Tertullian (Quintus Septimius Florens Tertullianus) was born in Carthage c. 155 or 160 BCE. He was of Berber and Phoenician origin and was thought to have been the son of a centurion in an African-based Roman legion. Tertullian received an exceptional education studying literature, law, rhetoric and philosophy in Carthage. He travelled to Rome in his late teens or early twenties to study further and perhaps began his work as a lawyer. In Rome he became interested in the Christian movement, but it was not until he returned to Carthage that he converted to the Christian faith.

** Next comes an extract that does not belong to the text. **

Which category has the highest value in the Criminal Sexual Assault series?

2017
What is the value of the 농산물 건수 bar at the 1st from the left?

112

Apologeticus, Tertullian’s defence of Christianity, demands that Christians should be treated with equality, as all other sects in the Roman Empire. The book falls into two parts, dealing with the two types of accusations against Christians: that Christians partake in abhorrent, vile crimes and that Christianity involves high treason and contempt for the state religion. A theme of Apologeticus is that Christians are not given fair trials and are treated badly because non-believers are ignorant of Christianity, and therefore held to be in the wrong: ‘If the Tiber rises too high for the walls, or the Nile too low for the fields…instantly the howl is, “The Christians to the lion!” What, all of them, to a single lion?’

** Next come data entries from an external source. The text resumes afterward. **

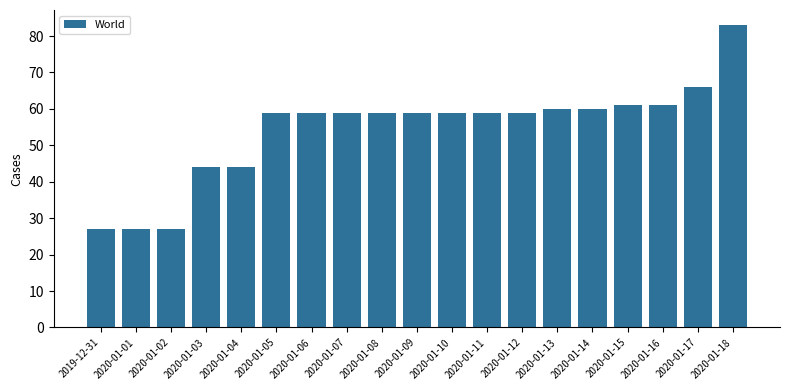

What is the difference between the values at 2020-01-04 and 2020-01-09?

15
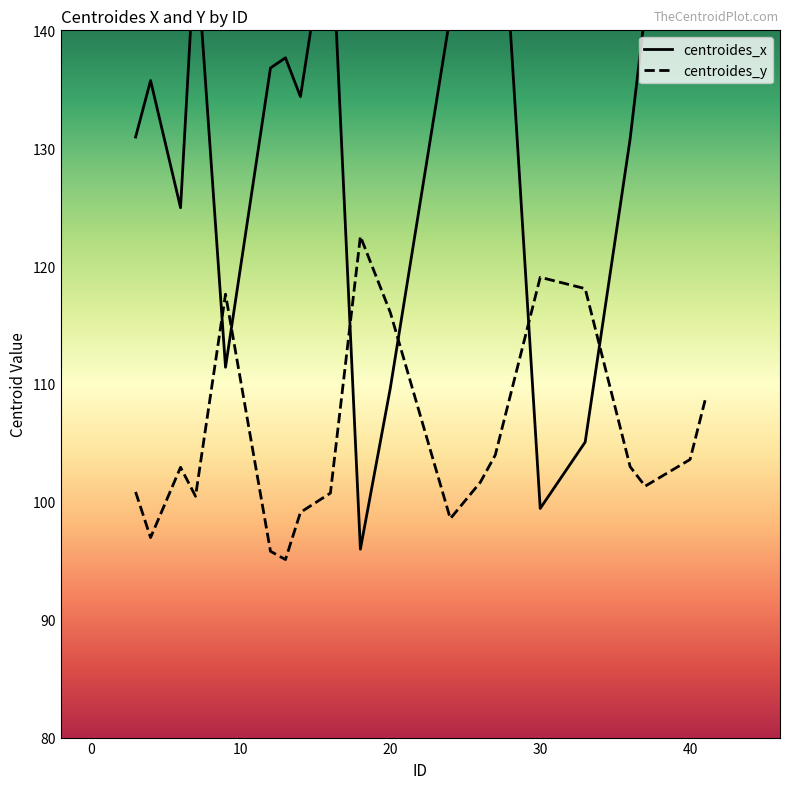

At which category does centroides_x reach its first local peak?

4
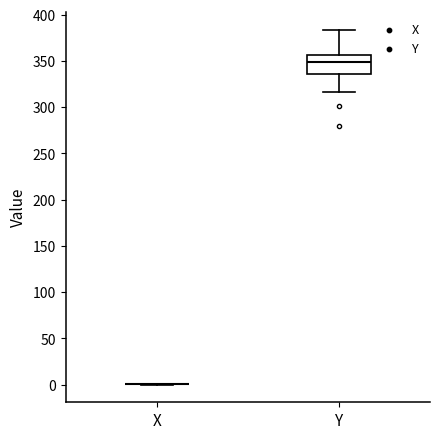

Reading left to right, read every box against the y-axis: the position of its median line, the range the box covers, and the ends of its whiskers. The values are not printed on the chart, so give them approximately, as read against the axis.

X: box collapsed to a line at 0, whiskers 0 to 0
Y: median 350, box 335 to 355, whiskers 315 to 385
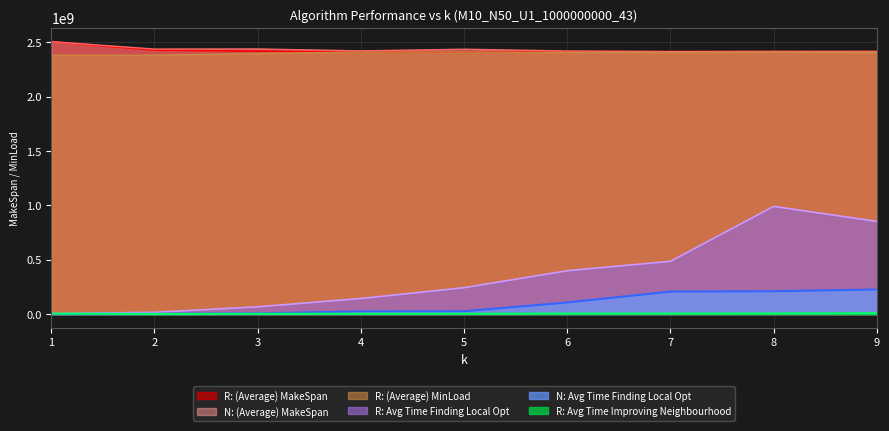

Where is the first local minimum for R: (Average) MinLoad?

7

In his Latin Christian literature, Tertullian defends the Christians, a group discriminated against by the Romans and questions which Greco-Roman values should be accepted, asking ‘What has Athens to do with Jerusalem?’ While we do not know if Tertullian was hindered by his Berber descent, his conversion to Christianity would have been a barrier in Roman public life. His work Apologeticus established Tertullian as the first major work on Christianity written in Latin.